Now for an embarrassing admission: I didn’t realize until I was several essays into the book that all of its contributors are women — a fact that, curiously, is not mentioned in the back-cover description or even in the introduction. (Obviously, I didn’t look at the table of contents very closely.) As it turns out, the Berkeley-based Seal Press “publishes books with the goal of informing women’s lives.” So that explains why an all-women cast makes sense for this publisher. But does it make sense for this subject matter? Since loving and leaving New York is such a gender-neutral topic, I couldn’t help but feel that it was odd and a little disappointing to only get women writers’ perspectives.
That said, I am grateful to Botton for introducing me to so many talented writers. I especially enjoyed Ruth Curry’s essay, in which she gets herself established in New York only to follow her boyfriend to New Zealand, a move that she makes even while feeling “fleetingly, in some pre-sentient way, that this was not going to end well.” Spoiler: it does not end well, and her account of living on the margins of a depressed small city in a foreign country is finely realized. (Another spoiler: Curry eventually winds her way back to New York and now lives in Brooklyn, as do a few of the other contributors. These essays are about leaving New York, but not necessarily leaving it forever.)
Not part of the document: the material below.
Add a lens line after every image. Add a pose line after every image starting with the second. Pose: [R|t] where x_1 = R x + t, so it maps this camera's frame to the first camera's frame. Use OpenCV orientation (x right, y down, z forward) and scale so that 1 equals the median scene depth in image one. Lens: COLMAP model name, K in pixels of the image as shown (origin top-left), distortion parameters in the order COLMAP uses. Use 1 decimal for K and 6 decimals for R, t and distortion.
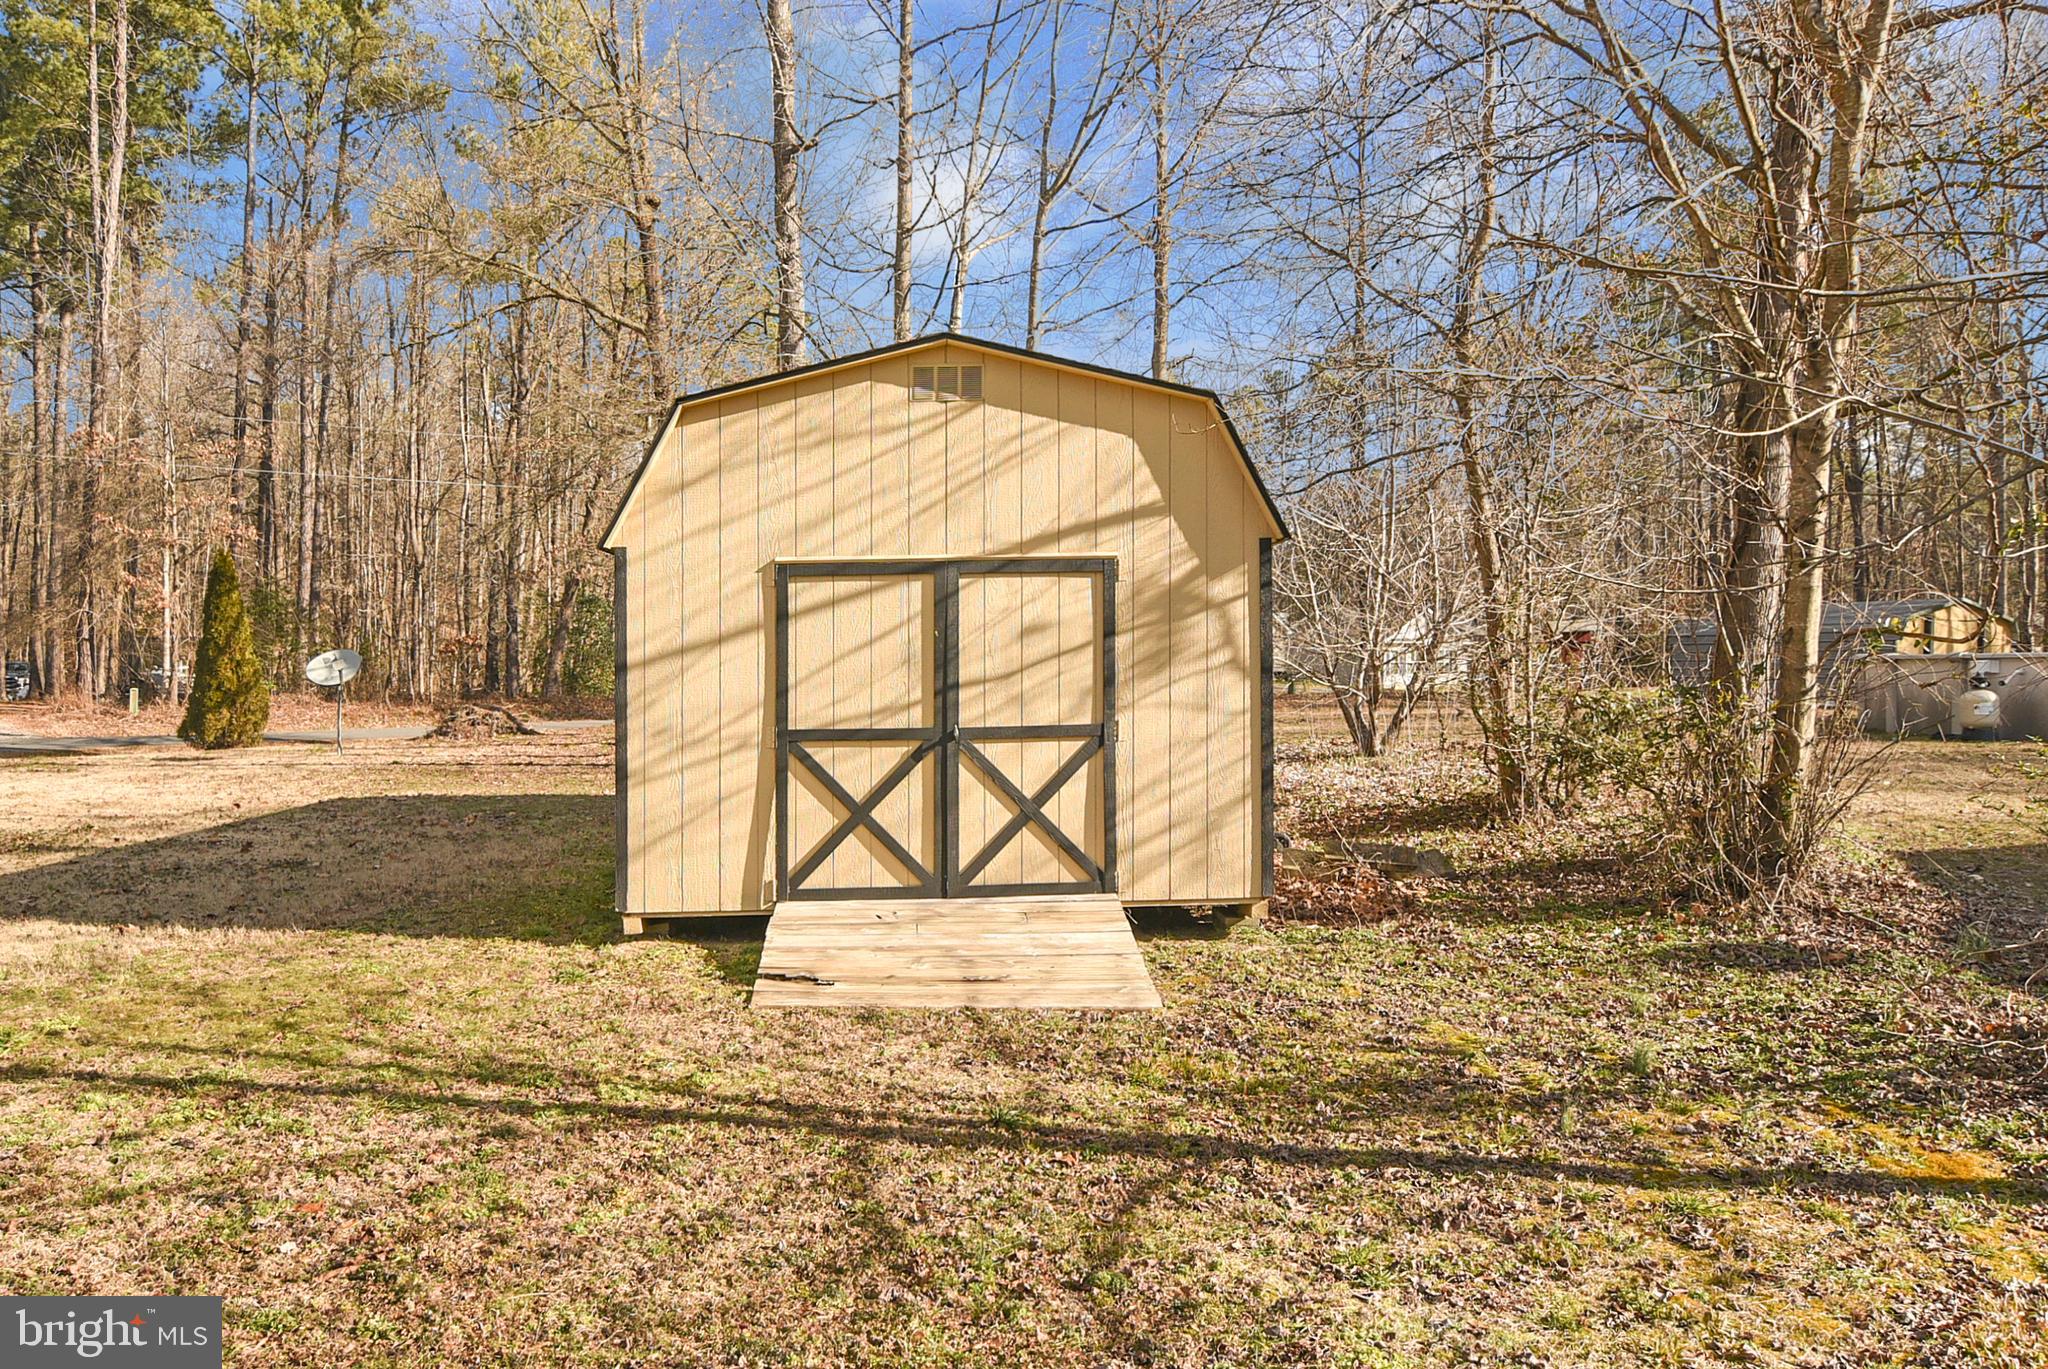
lens RADIAL K [[1460.4, 0, 1023.2], [0, 1460.4, 679.4], [0, 0, 1]] dist [-0.040006, 0.000077]
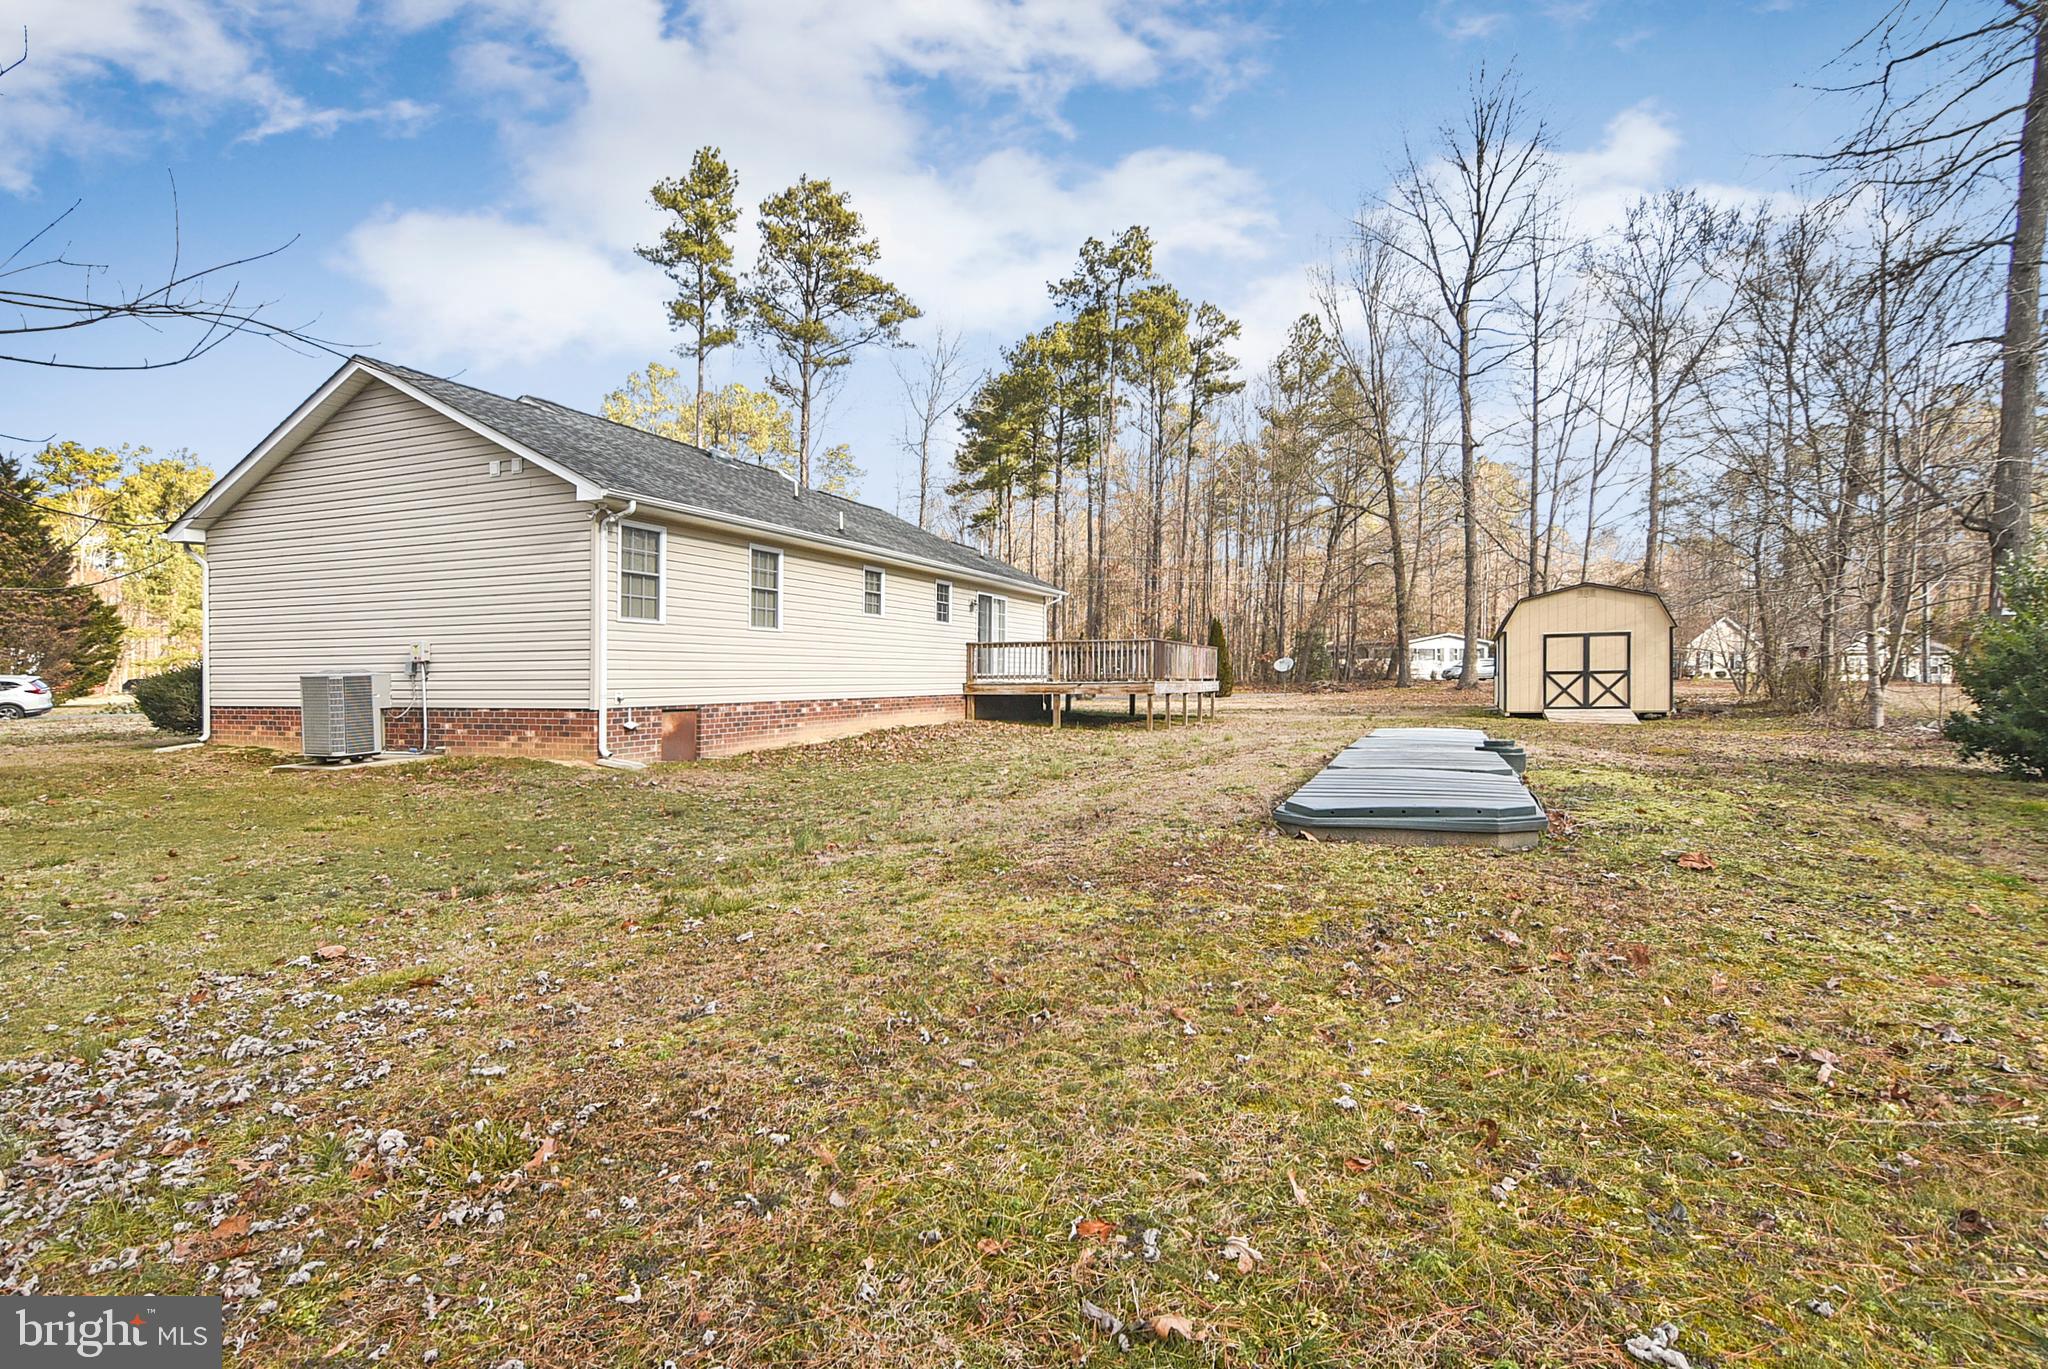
lens RADIAL K [[990.0, 0, 1015.2], [0, 990.0, 683.2], [0, 0, 1]] dist [-0.034591, 0.000409]
pose [[0.881420, 0.003406, -0.472321, -0.179610], [-0.001564, 0.999990, 0.004293, 0.060491], [0.472330, -0.003046, 0.881416, -2.435126]]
Another of my favorite entries was Botton’s own, aptly titled “Real Estate.” For more than a decade, from the late 1990s until the early 2000s, she had a rent-stabilized one-bedroom apartment in the East Village, for which she paid “about $600 a month” — a phenomenally good deal. Then Botton met her future husband, who had an even better situation: an 1,800-square-foot three-bedroom across the street from Tompkins Square Park, for $1,350. So she moved in. You can probably guess what happens next:
Brian and I were officially cohabiting on Tompkins Square Park for one measly month when we got the news: we were getting kicked out. The building had been awarded Landmark status, and we were allowed to stay just one more year, with our $1,350 rent nearly tripled. The week after we eloped, at thirty-nine and forty-two, we welcomed two roommates to help us afford the place. Yes — we got married and then we got roommates.
Your enjoyment of this collection will probably depend on your interest in anecdotes like this — which is to say, it will depend on your own level of involvement with the subject. If, like many of these contributors, you retain complicated or unresolved feelings about New York, you will probably find much to admire here. The essays do a great job capturing how the city can simultaneously feel like the greatest on earth and a terrible place to actually live. And they are full of the kind of urban survival stories that New Yorkers love to tell each other.
If, on the other hand, you do not consider New York the center of the cultural-artistic-intellectual universe, and the beacon to which all interesting, creative young Americans are inevitably drawn — well, you may find your patience tested by the similarity in narrative arc in so many of the essays, as well as the multiple reverential evocations of New York as a magical metropolis of infinite possibilities.
In my own case, I’m happy to have read Goodbye to All That, and now I’m happy to put it aside. Having finally made the break, I really don’t want to be one of those former New Yorkers who is constantly comparing everything to New York. And so my next order of business is to shut up about all that and move on.